▸ Try it
Copy each line that contains the string "fuimos", taking them from the material.

Start of Information

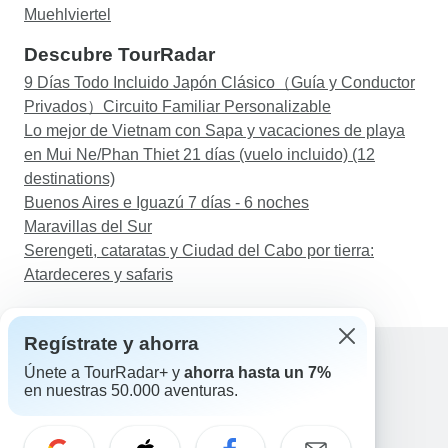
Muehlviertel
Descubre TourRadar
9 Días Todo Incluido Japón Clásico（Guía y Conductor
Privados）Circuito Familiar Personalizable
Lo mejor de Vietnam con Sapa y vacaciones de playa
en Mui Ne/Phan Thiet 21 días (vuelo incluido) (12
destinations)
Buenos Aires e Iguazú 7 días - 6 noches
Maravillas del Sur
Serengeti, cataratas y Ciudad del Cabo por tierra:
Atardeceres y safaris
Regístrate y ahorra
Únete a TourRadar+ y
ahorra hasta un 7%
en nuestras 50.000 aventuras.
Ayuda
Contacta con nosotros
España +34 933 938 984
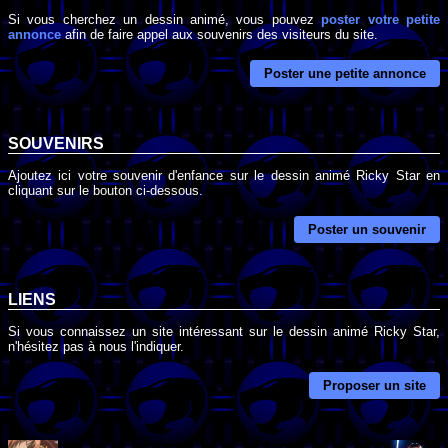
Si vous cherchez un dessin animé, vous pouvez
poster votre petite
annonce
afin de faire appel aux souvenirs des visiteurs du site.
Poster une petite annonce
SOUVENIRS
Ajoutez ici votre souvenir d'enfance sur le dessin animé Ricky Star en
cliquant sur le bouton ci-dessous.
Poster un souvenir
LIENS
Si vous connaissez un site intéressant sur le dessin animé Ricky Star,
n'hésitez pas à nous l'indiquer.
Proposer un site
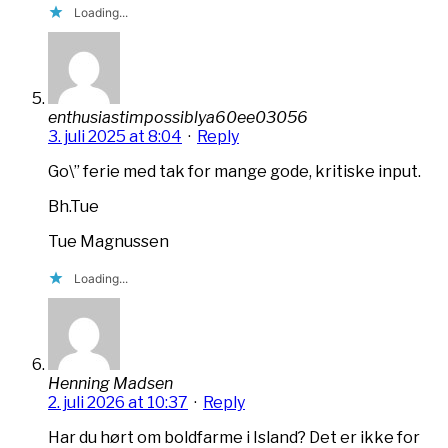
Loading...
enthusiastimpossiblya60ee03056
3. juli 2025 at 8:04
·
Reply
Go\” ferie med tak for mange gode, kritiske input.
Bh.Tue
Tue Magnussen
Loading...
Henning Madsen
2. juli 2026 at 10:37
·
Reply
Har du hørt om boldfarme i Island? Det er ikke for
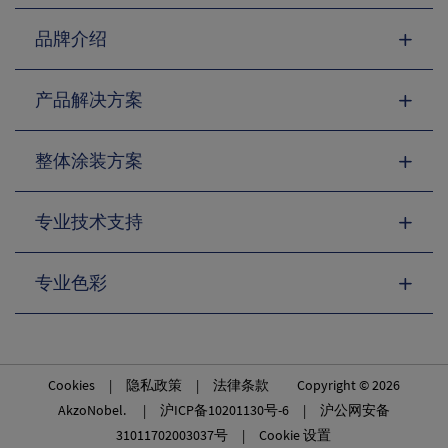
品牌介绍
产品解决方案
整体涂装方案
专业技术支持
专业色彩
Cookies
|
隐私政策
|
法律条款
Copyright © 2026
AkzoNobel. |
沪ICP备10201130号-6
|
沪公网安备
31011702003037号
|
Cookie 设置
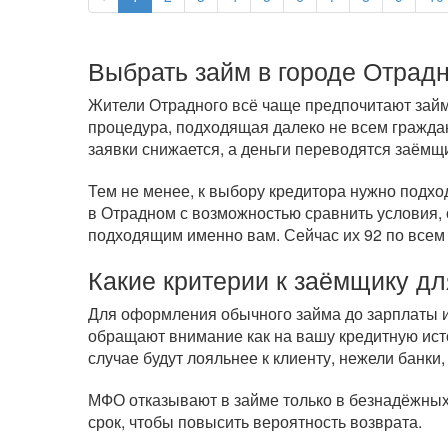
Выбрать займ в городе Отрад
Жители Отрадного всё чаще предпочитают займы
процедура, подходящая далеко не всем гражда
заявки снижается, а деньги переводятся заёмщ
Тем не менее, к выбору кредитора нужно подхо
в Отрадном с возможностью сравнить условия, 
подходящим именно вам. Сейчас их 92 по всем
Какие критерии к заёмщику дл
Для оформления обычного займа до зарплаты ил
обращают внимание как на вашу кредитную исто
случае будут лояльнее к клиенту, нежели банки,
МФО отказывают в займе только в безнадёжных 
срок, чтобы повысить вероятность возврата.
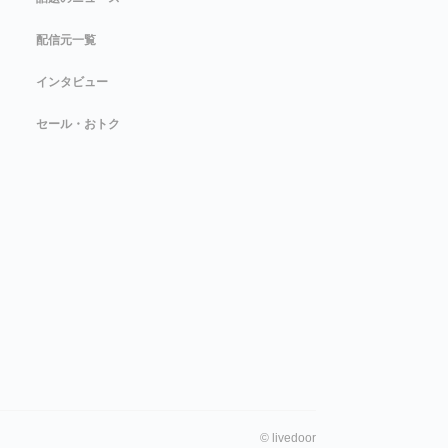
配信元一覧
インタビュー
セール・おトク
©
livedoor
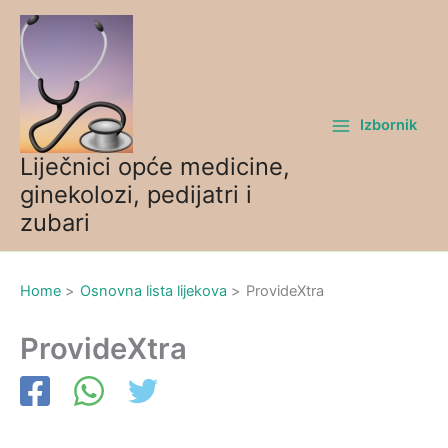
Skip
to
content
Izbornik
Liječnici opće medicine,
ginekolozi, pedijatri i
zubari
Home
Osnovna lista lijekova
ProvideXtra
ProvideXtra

End of Information
Start of Information

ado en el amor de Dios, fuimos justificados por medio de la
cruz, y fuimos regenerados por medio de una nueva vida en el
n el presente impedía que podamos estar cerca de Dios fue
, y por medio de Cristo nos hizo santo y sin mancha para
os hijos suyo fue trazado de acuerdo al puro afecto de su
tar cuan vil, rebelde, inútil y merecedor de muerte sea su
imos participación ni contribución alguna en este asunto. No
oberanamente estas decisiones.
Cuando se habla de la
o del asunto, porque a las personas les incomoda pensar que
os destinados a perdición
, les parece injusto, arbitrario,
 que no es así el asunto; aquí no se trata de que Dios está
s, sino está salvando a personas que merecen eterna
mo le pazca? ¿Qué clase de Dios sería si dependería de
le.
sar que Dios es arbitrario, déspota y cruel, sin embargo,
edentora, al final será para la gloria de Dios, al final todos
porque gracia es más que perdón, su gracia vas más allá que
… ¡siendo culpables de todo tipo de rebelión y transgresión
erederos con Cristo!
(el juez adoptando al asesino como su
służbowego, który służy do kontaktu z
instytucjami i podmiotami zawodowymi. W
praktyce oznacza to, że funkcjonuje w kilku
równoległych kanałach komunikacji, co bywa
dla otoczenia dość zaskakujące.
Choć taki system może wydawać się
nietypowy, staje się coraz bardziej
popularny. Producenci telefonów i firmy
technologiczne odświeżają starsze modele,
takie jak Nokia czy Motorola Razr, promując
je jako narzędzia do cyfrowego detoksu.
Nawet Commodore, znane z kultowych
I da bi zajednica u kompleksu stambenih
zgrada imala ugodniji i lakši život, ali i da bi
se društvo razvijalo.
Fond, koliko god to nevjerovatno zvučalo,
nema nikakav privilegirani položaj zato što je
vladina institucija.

End of Information

▸ Exercise result
ado en el amor de Dios, fuimos justificados por medio de la
cruz, y fuimos regenerados por medio de una nueva vida en el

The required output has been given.